Assigned task 1 -
Copy the passage on P-cadherin and myosin II-B word for word, from "We show here" to "cellular migration-related proteins.".
Assigned task 2 -
Carry on the passage on P-cadherin and myosin II-B from the point where it stops.

Document text -
Start of Block

We show here that the anti-migratory and anti-invasive capacity of P-cadherin in BLM melanoma cells can be related to P-cadherin-dependent downregulation and organization of the myosin II-B isoform, implicating a coordinated cross-talk between adhesion molecules and cellular migration-related proteins.
Myosin II-B is downregulated in BLM cells overexpressing P-cadherin
Our group showed that stable introduction of P-cadherin in BLM melanoma cells induced major morphological (epithelioid phenotype) and functional differences (adhesion, invasion) between the two cell lines . A microarray experiment performed with Affymetrix® chips allowed us to detect transcriptional differences between BLM LIE and BLM P-cad cells. Figure 1A demonstrates that P-cadherin mRNA was strongly upregulated in BLM P-cad in contrast to BLM LIE cells, as expected, and that myosin II-B was downregulated in BLM P-cad cells (GEO Accession Number GSE23360). The results obtained from the microarray analysis were confirmed by quantitative polymerase chain reaction (qPCR). Normalised amounts of myosin II-B mRNA were 12,39% versus 100% for BLM P-cad and BLM LIE, respectively (figure 1B). Also on the protein level, downregulation of myosin II-B could be detected in BLM P-cad (figure 1C). Furthermore, the presence of membranous P-cadherin in BLM P-cad cells was validated (figure 1D). Since myosin II-B belongs to the nonmuscle myosin II family, which also contains closely-related myosin II-A and II-C isoforms, we wanted to ensure that myosin II-B was specifically downregulated in BLM P-cad cells without an effect on II-A and II-C expression. Figure 1E shows that indeed myosin II-B was specifically downregulated in BLM P-cad. We chose to further investigate myosin II-B because of the statistically significant results of the microarray and qPCR data and its contribution to cell migration as pointed out by current scientific literature.

End of Block

Information provided -
Start of Block

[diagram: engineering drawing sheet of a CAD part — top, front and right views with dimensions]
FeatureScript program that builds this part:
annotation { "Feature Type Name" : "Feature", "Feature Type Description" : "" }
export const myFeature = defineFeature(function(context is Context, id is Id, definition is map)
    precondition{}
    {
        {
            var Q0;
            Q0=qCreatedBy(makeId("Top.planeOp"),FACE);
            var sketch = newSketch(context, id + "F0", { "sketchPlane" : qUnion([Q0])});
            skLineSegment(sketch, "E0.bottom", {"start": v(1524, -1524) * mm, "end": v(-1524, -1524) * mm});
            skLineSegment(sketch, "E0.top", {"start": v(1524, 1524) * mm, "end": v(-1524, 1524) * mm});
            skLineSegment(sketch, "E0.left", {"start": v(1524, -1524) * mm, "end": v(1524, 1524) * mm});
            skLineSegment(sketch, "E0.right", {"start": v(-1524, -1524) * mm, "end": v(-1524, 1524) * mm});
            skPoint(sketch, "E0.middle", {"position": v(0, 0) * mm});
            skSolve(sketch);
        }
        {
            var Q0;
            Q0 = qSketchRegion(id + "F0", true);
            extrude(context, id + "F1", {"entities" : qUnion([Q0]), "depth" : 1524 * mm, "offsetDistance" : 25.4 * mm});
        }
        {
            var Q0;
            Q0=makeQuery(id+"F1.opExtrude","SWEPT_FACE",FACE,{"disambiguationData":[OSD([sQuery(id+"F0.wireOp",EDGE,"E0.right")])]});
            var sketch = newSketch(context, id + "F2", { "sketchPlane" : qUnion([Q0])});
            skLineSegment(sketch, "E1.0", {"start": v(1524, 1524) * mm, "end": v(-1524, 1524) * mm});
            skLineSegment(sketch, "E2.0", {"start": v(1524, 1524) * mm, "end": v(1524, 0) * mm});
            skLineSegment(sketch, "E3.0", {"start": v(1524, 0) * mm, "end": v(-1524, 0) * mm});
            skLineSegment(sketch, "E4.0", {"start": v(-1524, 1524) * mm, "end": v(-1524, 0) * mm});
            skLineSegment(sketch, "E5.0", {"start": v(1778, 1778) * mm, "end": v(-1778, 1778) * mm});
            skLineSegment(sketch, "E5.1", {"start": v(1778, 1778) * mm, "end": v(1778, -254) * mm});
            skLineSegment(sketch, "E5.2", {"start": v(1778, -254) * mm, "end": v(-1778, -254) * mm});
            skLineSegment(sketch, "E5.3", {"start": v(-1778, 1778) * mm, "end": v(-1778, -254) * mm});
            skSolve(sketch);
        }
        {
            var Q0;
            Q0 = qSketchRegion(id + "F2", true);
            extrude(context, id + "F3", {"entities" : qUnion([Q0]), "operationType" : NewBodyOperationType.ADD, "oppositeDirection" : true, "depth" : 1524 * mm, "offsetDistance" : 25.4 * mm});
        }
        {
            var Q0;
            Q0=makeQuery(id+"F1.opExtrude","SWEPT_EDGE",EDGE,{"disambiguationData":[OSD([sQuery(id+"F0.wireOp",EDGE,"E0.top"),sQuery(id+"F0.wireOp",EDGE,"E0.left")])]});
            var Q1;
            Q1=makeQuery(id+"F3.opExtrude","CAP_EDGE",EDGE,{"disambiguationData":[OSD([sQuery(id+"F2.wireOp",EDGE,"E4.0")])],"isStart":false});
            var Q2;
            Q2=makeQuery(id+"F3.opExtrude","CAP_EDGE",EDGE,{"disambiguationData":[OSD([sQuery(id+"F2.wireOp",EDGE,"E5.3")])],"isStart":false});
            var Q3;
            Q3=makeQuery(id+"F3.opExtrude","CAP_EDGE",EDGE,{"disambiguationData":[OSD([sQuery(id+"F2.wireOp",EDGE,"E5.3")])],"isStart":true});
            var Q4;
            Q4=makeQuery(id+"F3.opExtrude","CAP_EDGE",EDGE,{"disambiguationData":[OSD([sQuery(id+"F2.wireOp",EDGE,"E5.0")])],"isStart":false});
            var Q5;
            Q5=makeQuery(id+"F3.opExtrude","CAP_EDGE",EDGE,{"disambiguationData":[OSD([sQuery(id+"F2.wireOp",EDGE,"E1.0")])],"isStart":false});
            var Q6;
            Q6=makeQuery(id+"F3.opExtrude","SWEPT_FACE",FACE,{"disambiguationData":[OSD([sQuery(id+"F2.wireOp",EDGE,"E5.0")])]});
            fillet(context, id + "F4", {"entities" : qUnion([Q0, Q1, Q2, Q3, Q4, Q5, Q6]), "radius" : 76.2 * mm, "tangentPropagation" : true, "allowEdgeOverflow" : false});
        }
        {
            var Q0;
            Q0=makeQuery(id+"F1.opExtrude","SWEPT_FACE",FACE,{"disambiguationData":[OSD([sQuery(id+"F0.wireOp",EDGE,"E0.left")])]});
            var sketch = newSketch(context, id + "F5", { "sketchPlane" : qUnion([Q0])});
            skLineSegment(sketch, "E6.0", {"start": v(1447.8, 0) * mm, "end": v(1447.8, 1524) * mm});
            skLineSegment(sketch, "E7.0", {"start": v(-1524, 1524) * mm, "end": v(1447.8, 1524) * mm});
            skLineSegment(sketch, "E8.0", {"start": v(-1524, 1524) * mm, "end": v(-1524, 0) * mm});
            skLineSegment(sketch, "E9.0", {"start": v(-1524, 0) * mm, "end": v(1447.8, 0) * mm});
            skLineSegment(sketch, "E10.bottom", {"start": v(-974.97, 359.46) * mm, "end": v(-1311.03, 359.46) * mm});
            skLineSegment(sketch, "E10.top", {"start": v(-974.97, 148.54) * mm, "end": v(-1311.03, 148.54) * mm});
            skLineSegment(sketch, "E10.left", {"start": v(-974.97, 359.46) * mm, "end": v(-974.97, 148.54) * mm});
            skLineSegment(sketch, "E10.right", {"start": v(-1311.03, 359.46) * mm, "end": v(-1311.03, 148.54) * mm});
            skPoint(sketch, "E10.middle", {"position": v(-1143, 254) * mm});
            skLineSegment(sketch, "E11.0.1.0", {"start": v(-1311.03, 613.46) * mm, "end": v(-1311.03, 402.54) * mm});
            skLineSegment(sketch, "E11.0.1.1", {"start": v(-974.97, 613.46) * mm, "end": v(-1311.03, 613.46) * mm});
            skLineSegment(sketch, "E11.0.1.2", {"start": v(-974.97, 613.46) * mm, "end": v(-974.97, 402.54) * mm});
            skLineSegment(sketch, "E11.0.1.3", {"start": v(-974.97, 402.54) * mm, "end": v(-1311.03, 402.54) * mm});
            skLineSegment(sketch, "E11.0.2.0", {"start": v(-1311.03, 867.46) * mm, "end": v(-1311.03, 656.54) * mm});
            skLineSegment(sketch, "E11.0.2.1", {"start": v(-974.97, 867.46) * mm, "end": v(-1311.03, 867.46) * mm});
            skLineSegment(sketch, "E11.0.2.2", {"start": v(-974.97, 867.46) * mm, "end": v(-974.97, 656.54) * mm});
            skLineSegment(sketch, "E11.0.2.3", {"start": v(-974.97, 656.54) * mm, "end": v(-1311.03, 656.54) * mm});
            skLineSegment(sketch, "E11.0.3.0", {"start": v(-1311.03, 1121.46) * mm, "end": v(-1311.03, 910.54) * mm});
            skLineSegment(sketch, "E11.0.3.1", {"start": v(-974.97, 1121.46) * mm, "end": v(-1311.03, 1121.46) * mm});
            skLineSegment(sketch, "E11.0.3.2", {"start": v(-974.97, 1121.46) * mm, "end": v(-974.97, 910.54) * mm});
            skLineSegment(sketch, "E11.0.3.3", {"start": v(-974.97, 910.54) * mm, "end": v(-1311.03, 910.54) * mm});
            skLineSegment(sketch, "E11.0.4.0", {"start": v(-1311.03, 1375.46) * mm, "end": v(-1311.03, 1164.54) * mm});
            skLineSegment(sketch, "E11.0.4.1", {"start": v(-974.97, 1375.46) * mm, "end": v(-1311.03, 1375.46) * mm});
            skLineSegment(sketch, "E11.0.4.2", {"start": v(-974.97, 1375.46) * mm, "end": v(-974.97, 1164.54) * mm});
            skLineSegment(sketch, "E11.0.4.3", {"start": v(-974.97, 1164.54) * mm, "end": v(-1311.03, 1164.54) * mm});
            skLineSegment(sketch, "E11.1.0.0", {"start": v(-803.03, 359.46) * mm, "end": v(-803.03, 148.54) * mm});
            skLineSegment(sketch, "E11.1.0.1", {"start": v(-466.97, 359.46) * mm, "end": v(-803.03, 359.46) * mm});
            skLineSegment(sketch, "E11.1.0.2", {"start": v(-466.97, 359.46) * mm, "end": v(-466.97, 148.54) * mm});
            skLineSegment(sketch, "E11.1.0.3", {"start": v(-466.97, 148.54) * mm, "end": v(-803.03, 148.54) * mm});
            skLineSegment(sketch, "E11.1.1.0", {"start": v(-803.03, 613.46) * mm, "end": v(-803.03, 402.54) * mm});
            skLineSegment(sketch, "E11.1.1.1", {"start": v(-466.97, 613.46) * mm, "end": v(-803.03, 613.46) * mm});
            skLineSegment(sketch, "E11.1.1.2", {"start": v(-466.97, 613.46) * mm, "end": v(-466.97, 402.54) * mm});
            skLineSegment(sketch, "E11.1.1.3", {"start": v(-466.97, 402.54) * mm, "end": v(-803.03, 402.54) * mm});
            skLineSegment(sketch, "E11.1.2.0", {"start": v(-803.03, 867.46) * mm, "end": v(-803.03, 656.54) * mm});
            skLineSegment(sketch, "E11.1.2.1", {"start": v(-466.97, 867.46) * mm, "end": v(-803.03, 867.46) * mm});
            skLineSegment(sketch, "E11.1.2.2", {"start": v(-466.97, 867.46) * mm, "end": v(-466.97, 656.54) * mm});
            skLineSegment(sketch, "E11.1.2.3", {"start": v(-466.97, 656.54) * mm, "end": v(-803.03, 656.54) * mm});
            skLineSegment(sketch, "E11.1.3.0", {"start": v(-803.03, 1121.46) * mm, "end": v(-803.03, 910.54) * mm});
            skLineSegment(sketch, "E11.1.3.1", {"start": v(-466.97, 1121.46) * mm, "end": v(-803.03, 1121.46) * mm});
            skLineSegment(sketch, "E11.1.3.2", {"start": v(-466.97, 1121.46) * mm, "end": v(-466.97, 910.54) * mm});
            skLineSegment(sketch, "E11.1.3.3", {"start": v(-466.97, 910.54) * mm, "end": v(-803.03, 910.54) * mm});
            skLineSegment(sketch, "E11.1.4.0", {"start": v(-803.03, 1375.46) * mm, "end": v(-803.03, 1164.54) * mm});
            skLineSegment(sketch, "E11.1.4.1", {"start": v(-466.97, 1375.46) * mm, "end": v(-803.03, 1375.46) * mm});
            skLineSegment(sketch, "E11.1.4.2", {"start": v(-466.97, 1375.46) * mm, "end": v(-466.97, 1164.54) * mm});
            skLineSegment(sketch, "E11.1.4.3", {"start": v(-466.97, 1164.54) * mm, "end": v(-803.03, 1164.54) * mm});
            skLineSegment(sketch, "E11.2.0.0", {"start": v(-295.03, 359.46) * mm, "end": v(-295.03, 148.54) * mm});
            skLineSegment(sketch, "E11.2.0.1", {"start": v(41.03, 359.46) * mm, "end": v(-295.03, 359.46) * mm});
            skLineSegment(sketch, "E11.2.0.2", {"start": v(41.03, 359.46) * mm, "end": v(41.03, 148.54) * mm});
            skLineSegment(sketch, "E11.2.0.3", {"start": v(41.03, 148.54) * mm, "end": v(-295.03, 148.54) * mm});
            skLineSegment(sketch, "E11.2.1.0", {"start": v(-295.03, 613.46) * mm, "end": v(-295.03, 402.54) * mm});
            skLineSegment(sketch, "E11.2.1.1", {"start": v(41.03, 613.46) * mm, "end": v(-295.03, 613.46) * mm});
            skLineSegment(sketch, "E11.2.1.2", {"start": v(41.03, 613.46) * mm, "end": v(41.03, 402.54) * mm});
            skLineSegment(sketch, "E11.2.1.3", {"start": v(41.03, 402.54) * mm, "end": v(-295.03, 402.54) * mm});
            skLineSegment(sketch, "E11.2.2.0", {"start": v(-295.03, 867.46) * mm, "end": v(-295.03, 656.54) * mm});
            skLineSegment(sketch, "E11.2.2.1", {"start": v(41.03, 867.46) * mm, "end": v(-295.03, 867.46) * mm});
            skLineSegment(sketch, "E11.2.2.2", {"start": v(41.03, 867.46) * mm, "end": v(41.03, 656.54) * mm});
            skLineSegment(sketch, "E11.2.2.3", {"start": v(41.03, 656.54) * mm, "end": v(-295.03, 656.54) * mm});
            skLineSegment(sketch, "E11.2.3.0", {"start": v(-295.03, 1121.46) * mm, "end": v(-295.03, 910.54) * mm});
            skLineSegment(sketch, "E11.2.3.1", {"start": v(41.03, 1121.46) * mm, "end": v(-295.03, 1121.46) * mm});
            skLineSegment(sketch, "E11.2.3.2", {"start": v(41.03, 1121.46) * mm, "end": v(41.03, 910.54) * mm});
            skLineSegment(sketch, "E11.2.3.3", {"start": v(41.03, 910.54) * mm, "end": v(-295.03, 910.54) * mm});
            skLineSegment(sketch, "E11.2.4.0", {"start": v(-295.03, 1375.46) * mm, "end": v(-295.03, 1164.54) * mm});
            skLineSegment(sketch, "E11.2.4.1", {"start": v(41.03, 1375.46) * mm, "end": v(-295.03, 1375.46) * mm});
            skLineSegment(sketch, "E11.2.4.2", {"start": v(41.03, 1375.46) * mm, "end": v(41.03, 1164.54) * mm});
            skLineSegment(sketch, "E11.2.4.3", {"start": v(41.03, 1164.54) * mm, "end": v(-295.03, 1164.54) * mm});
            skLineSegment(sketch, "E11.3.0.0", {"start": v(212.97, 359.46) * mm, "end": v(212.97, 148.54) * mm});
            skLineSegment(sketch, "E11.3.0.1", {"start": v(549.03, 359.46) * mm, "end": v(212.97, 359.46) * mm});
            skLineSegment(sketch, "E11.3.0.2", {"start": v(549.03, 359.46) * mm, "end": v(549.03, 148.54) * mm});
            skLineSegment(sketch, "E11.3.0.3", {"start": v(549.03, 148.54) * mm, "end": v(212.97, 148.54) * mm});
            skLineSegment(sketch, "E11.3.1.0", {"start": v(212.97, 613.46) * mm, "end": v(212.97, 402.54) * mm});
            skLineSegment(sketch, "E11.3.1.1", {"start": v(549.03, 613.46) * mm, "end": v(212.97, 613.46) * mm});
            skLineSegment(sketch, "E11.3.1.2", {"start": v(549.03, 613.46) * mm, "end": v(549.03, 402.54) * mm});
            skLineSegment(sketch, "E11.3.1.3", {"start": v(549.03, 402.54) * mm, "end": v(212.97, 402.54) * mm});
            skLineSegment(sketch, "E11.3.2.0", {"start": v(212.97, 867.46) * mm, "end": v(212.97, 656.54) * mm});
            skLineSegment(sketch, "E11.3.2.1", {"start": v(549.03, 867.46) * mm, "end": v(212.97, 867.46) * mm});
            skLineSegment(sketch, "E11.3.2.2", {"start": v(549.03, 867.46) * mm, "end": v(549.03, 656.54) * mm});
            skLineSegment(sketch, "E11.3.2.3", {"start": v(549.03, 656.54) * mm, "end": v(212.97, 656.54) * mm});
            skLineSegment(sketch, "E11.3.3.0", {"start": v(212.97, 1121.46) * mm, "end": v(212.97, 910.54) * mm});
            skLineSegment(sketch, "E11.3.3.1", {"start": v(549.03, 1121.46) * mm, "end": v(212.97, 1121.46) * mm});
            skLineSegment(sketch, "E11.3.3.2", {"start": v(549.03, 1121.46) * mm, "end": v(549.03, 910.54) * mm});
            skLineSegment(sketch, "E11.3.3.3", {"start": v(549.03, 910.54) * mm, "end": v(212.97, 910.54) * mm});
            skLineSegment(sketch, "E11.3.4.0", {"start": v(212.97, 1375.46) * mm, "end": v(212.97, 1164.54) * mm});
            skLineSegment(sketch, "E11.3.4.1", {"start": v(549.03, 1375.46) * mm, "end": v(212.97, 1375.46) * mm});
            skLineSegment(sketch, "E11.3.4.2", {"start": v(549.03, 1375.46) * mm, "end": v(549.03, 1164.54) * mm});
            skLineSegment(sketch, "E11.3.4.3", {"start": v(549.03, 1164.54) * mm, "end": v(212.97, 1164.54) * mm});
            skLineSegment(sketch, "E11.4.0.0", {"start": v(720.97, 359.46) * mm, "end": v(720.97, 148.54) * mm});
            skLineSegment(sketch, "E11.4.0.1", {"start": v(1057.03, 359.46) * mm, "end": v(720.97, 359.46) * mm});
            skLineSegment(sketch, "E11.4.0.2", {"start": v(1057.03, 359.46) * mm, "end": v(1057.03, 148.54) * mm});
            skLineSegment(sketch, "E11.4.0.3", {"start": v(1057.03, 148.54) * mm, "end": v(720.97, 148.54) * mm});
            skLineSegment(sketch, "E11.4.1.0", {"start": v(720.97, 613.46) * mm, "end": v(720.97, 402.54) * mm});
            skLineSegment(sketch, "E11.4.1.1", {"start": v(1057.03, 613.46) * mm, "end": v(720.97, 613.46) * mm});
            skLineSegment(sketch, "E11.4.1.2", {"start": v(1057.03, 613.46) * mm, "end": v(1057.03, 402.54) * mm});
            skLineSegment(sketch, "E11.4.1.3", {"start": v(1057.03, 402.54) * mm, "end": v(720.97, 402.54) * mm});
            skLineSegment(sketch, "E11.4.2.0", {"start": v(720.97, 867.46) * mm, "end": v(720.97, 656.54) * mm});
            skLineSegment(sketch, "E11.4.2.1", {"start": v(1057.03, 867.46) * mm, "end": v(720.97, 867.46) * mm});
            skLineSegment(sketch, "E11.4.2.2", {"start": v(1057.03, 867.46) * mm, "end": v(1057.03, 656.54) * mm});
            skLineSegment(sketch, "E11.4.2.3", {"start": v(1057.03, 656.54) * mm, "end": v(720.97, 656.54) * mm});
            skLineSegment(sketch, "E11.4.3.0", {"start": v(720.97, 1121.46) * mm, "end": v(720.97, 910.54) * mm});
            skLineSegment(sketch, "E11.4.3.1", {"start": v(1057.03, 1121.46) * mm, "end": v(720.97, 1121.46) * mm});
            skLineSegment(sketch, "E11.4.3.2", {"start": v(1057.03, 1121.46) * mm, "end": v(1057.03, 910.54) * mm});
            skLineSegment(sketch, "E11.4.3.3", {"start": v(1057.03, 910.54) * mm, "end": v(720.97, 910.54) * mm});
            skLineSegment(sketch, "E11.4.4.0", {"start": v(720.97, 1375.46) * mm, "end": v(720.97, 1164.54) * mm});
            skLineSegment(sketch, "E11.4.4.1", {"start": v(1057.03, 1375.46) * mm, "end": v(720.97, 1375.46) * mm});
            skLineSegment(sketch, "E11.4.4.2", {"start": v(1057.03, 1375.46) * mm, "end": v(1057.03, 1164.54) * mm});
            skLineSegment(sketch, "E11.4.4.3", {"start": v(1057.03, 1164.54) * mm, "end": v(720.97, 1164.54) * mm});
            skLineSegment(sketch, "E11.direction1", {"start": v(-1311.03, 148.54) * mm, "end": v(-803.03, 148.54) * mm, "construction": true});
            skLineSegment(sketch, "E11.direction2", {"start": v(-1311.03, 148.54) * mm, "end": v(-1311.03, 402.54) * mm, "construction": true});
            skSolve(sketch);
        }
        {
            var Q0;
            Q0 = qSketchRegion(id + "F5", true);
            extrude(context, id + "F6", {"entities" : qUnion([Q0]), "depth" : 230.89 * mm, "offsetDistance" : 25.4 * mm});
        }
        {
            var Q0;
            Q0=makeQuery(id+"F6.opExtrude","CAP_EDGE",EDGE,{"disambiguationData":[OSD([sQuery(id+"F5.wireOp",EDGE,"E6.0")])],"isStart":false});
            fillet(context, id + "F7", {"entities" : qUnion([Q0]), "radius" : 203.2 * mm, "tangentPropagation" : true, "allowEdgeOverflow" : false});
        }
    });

End of Block

Answer area 1 -
We show here that the anti-migratory and anti-invasive capacity of P-cadherin in BLM melanoma cells can be related to P-cadherin-dependent downregulation and organization of the myosin II-B isoform, implicating a coordinated cross-talk between adhesion molecules and cellular migration-related proteins.

Answer area 2 -
Myosin II-B co-localizes with F-actin bundles and functions at the trailing end of migrating BLM cells
To provide information of myosin II-B filament assembly and subcellular localization, we performed immunofluorescence staining of nonmuscle myosin II-B. Figure 2A shows myosin II-B stress fiber formation in BLM LIE cells in contrast to the faint and diffuse distribution of myosin II-B in BLM P-cad cells. A double staining of myosin II-B and F-actin shows co-localization of the myosin stress fibers with F-actin bundles in BLM LIE cells. Note that myosin II-B stress fiber formation is not homogenous in BLM LIE cells, due to the fast and transient nature of myosin II function.
To determine whether myosin II-B stress fibers contribute to tail retraction in melanoma cells, we performed a double staining of myosin II-B and K58, a marker for the Golgi apparatus. It has been shown that the position of the Golgi and microtubule organizing centre faces the leading edge of a migrating cell. Immunofluorescence staining of the Golgi and myosin II-B therefore indicates whether the observed myosin II-B stress fibers are formed at the leading or trailing edge of the cell. Figure 2B shows myosin stress fibers at the retraction site of polarized BLM LIE cells.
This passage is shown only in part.